In the milking shed, a cow often won’t be in her usual spot if she’s on heat. My favourite pet cow #277 catapults herself to the front of the herd. She usually lingers at the back. Last week, the normally silent #217, spent the entire milking bellowing out to her mates. By the time she came past me I could see she had rub marks and was on heat.

There’s a long list of aides a farmer can use to tell if a cow is on heat. Everything from paint, to an adhesive card similar to an Instant Kiwi scratchy. Some even use electronic devices which start flashing when activated.

You have probably spotted many of them as you zap past herds of dairy cows grazing in roadside paddocks. Most cows have a strip of brightly-coloured paint above their tails. We use blue and green. Other farms prefer red or yellow.

Cows who have had a strong heat and been ridden hard will have no paint left on them.

Every day trained technician­s zig-zag in an out of driveways on farms across Taranaki, artificial­ly inseminati­ng thousands of dairy cows.

Many use semen supplied by an elite team of bulls, which were recently described by the Sunday Star Times as the ‘‘All Blacks of bovine inseminati­on’’. They’re bred by dairy farmers across New Zealand.

I love flicking through the glossy booklets sent out by semen companies. They’re packed with photos of the bulls and usually their mothers and a couple of their daughters. The cows all have clean, shiny coats and perfect udders.

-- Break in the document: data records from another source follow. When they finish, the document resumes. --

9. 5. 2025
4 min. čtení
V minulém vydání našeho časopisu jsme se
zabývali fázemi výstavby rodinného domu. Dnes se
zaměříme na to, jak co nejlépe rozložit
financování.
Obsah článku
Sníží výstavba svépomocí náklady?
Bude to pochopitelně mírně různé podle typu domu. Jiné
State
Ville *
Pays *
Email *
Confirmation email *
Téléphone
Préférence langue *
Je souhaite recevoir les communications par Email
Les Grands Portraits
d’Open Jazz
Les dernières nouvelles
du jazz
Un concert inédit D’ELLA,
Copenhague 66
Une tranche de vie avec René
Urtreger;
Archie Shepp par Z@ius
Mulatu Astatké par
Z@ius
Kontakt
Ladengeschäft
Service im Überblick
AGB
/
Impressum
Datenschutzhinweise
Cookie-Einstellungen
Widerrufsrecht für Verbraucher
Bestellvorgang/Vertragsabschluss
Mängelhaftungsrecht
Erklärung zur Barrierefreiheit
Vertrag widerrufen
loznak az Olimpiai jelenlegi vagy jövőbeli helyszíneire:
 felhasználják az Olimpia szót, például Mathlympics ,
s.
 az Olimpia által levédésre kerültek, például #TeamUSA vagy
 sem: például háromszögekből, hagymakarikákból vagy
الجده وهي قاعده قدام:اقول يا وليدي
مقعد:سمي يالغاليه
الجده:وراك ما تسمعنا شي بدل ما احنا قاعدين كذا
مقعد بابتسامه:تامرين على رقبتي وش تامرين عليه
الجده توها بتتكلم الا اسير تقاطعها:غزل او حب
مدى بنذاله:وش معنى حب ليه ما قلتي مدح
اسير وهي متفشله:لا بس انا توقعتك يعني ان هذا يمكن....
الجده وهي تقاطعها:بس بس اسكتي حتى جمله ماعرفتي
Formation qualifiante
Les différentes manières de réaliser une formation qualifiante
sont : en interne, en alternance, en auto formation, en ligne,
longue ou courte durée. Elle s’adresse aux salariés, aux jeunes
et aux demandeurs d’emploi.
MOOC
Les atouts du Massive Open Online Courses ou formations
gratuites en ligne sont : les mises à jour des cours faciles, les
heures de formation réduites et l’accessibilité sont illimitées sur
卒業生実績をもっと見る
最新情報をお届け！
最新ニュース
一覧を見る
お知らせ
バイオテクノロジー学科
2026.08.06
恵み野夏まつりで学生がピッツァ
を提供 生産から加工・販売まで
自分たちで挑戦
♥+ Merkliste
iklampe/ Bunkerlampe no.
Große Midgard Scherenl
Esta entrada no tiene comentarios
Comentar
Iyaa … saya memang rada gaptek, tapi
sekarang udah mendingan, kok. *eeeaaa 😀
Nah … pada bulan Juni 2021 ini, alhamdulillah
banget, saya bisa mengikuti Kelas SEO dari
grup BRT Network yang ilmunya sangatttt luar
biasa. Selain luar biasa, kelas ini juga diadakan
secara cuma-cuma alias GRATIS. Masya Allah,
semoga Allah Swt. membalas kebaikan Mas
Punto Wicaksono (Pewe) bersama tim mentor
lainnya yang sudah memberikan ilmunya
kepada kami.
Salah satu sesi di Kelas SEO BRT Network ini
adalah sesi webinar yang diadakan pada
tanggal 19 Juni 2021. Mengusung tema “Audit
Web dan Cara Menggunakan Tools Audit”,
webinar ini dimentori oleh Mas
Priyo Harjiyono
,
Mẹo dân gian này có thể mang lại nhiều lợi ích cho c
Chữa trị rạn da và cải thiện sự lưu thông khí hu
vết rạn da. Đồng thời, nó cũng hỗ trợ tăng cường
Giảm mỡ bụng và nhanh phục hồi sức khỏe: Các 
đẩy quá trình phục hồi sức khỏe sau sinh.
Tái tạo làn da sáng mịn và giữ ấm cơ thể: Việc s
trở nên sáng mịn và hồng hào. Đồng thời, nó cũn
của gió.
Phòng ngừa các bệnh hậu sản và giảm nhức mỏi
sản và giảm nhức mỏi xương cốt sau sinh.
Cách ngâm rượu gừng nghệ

Many of them live on dairy farms scattered across Taranaki, places like Stratford, Opunake, Inglewood and Waitara.

Breeding figures for the dairy industry are staggering.

Between September and Christmas, about five-million straws of bull semen will be processed and dispatched by the Livestock Improvemen­t Corporatio­n (LIC).

On the peak day in spring,

120,000 semen straws are dispatched nationally, according to the NZFarmer.co.nz. The co-op also exports one million frozen straws worldwide.

LIC told me one bull ejaculate can be processed into 5,000 to 7,000 straws of fresh semen for inseminati­on.

That number is 10 times less if the semen is processed to be frozen in liquid nitrogen. I challenge you to remember that fact and bring it up with colleagues around the water cooler or vending machine at work.

Top AB technician­s inseminate up to 10,000 cows a year, or 200-300 a day.

Last month LIC’s rival, CRV Ambreed, profiled one of its technician­s 79-year-old Don Shaw, who lives in the Waikato. Over the past 62 years he’s inseminate­d an estimated 250,000 cows.

Collective­ly, CRV Ambreed’s technician­s inseminate around

500,000 cows a year. Ensuring dairy farmers have access to the best and latest genetics is a major business.

One of the LIC’s top bulls, Sierra, was recently referred to as a ‘‘super dad’’. Prior to the start of the season he had 1,700 daughters in milking herds across New Zealand. A further 12,000 calved for the first time this spring.

LIC predicts another 100,000 will enter herds over the next few years.

But like everything, bulls come and go.

Many older dairy farmers will remember Athol Famous Prefect. He was one of the most utilised sires in the 1980’s. About 750,000 inseminati­ons were completed using his semen, according to the NZ Holstein Friesian Associatio­n. He was the dad of one of my childhood pets, Precious.

Artificial breeding is a crucial part of New Zealand’s multi-billion dollar dairy industry. One of my goals is to become an AB technician. Hopefully I’d still be going at 79 like Don Shaw.